If Plato were the only concern with this book, I wouldn’t have much of a problem. But Plato is just one among many “sources” that never get cited in Rohde’s argument. He makes assertions about “pagan religions” and their priesthoods without any cited sources (84), asserts that pagan worship “happened to mimic Judaism” (88) without any citation of any historical sources as evidence, and includes an entire appendix on Postmodernism in which he cites only Mary Klages and himself as sources. Just in case my earlier concessions were not clear enough, let me say one more time: one need not be literate in postmodern philosophy to write a book about Jesus. One need not teach Plato to write a book about evangelism. But if you bring up the names of other writers, you’re responsible for having read them.

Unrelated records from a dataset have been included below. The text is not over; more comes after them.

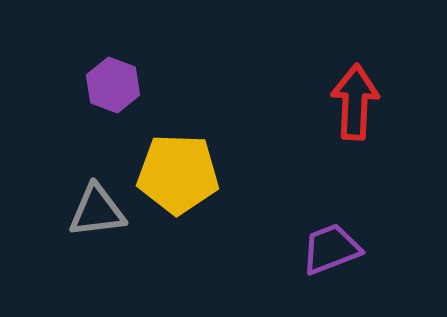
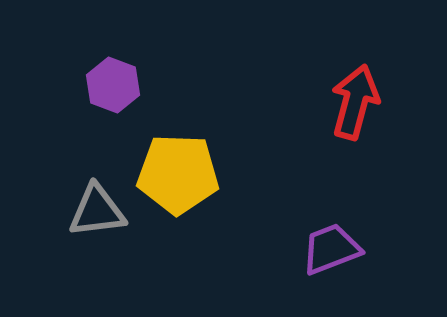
red arrow: rotated 12 degrees clockwise
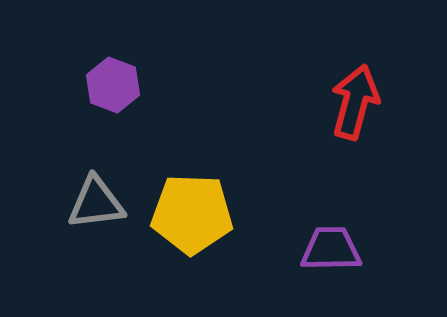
yellow pentagon: moved 14 px right, 40 px down
gray triangle: moved 1 px left, 8 px up
purple trapezoid: rotated 20 degrees clockwise
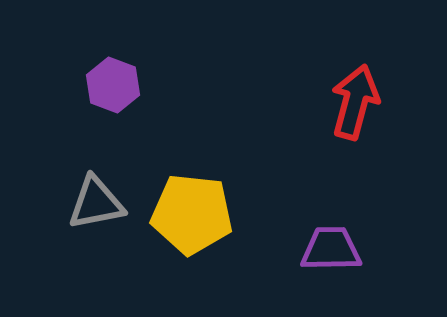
gray triangle: rotated 4 degrees counterclockwise
yellow pentagon: rotated 4 degrees clockwise
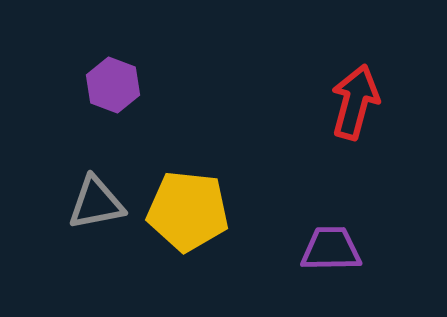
yellow pentagon: moved 4 px left, 3 px up
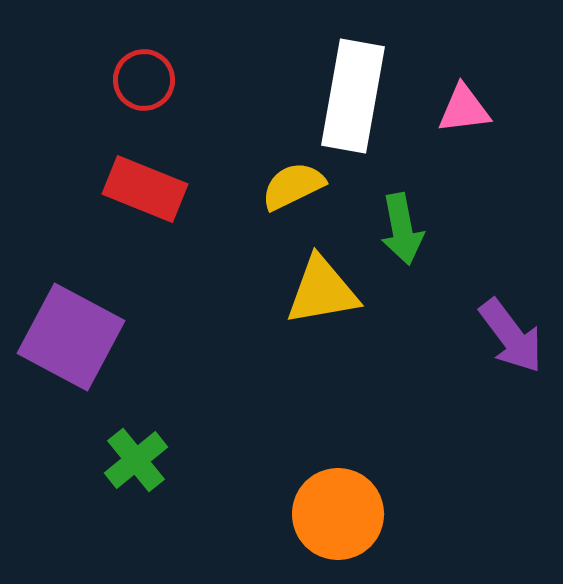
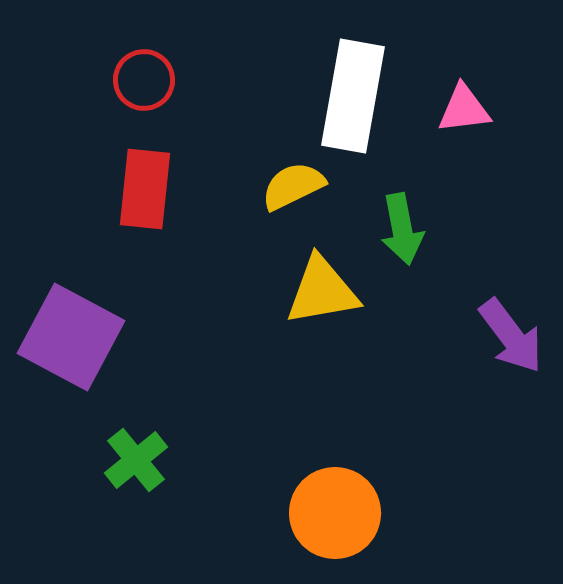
red rectangle: rotated 74 degrees clockwise
orange circle: moved 3 px left, 1 px up
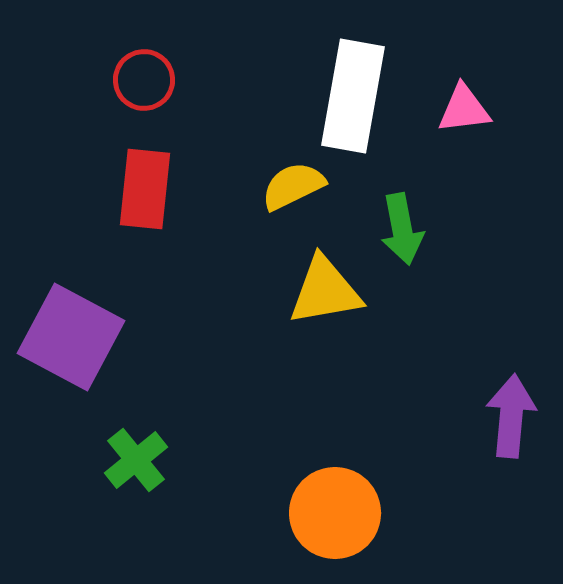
yellow triangle: moved 3 px right
purple arrow: moved 80 px down; rotated 138 degrees counterclockwise
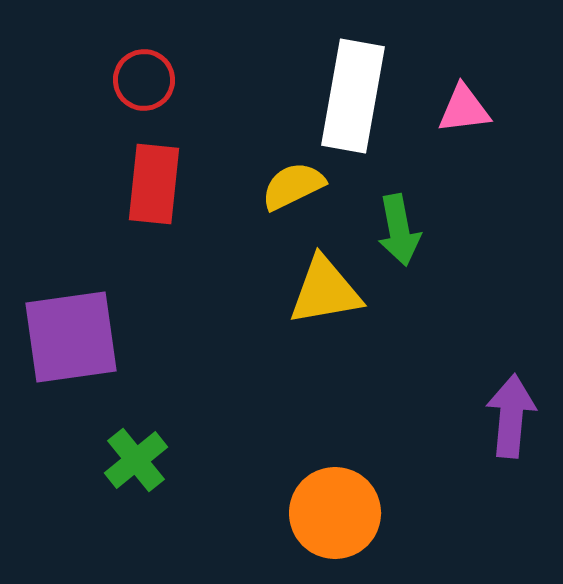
red rectangle: moved 9 px right, 5 px up
green arrow: moved 3 px left, 1 px down
purple square: rotated 36 degrees counterclockwise
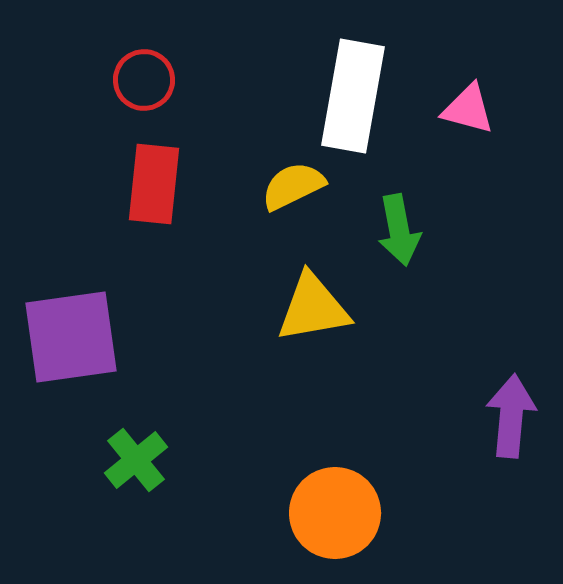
pink triangle: moved 4 px right; rotated 22 degrees clockwise
yellow triangle: moved 12 px left, 17 px down
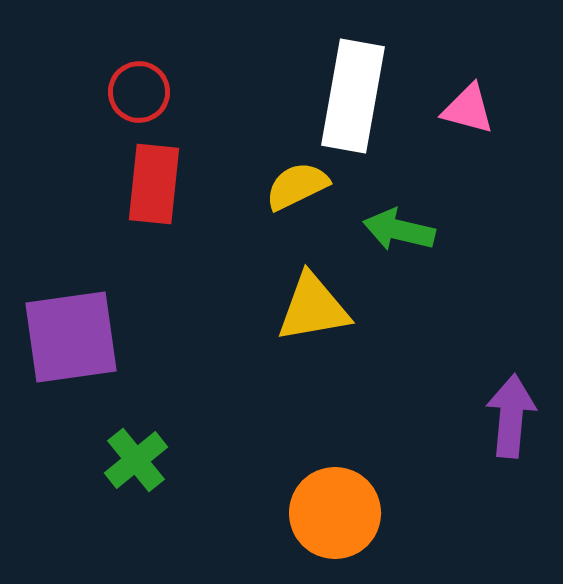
red circle: moved 5 px left, 12 px down
yellow semicircle: moved 4 px right
green arrow: rotated 114 degrees clockwise
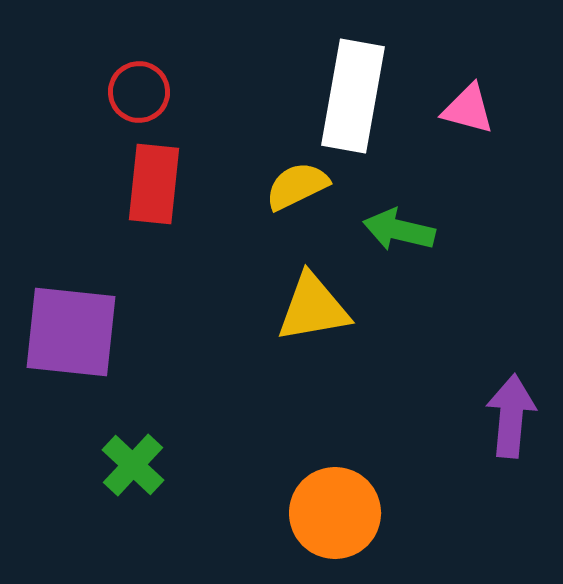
purple square: moved 5 px up; rotated 14 degrees clockwise
green cross: moved 3 px left, 5 px down; rotated 8 degrees counterclockwise
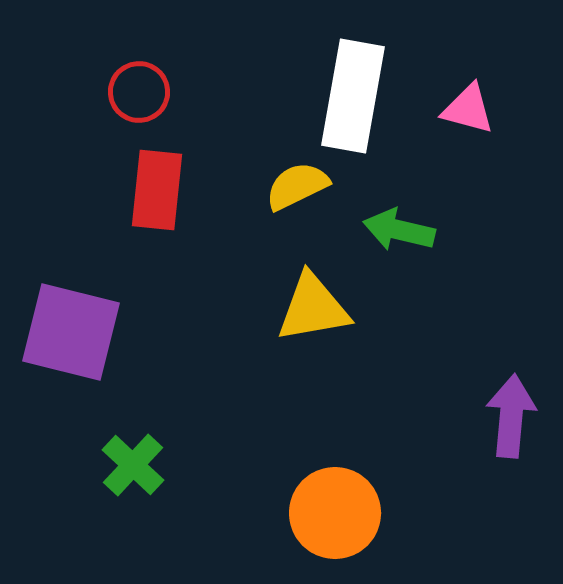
red rectangle: moved 3 px right, 6 px down
purple square: rotated 8 degrees clockwise
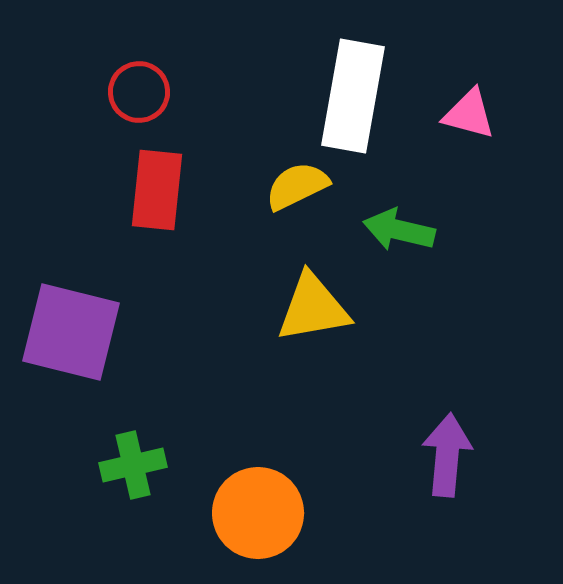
pink triangle: moved 1 px right, 5 px down
purple arrow: moved 64 px left, 39 px down
green cross: rotated 34 degrees clockwise
orange circle: moved 77 px left
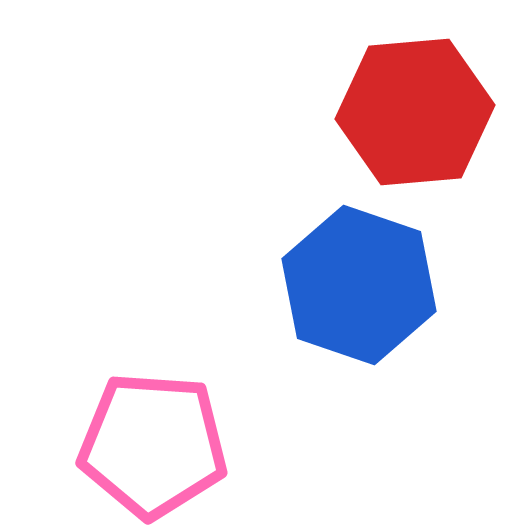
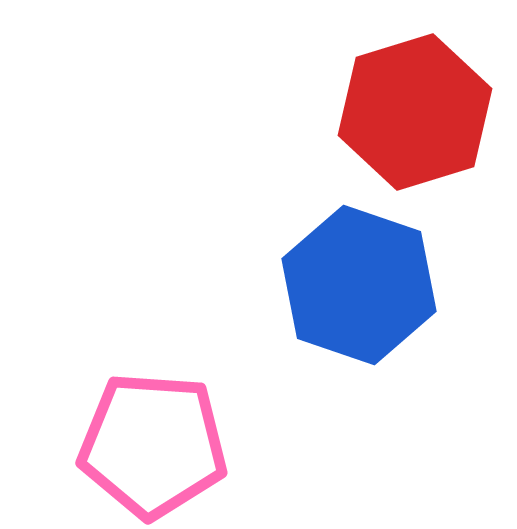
red hexagon: rotated 12 degrees counterclockwise
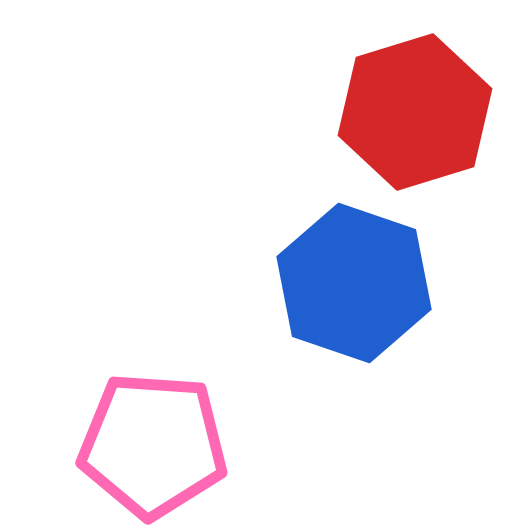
blue hexagon: moved 5 px left, 2 px up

A Conclusion to Put this Review out of its Misery
I finished this book feeling distinctively sad: on its own terms, I think that the house-church movement is a very good thing. It removes the temptation for ministers to become entertainers and for elders to become middle managers. It brings a sense of broad-based spiritual gift to the celebrity-obsessed American Church. Yet I knew, finishing up this book, that I would have to write the things I have. I think that, given some more time and a more theologically demanding editor, Rohde could produce a fairly articulate vision of specifically Pentecostal/Charismatic house-church life. But this book ain’t it. There are too many easy (and thus useless) binaries, too many dismissals of difference on grounds un-argued, too many invitations to spiritual anxiety for me to cheer this book. And so I don’t.
Disclosure of Material Connection: I received this book free from the author and/or publisher through the Speakeasy blogging book review network. I was not required to write a positive review. The opinions I have expressed are my own. I am disclosing this in accordance with the Federal Trade Commission’s 16 CFR,Part 255.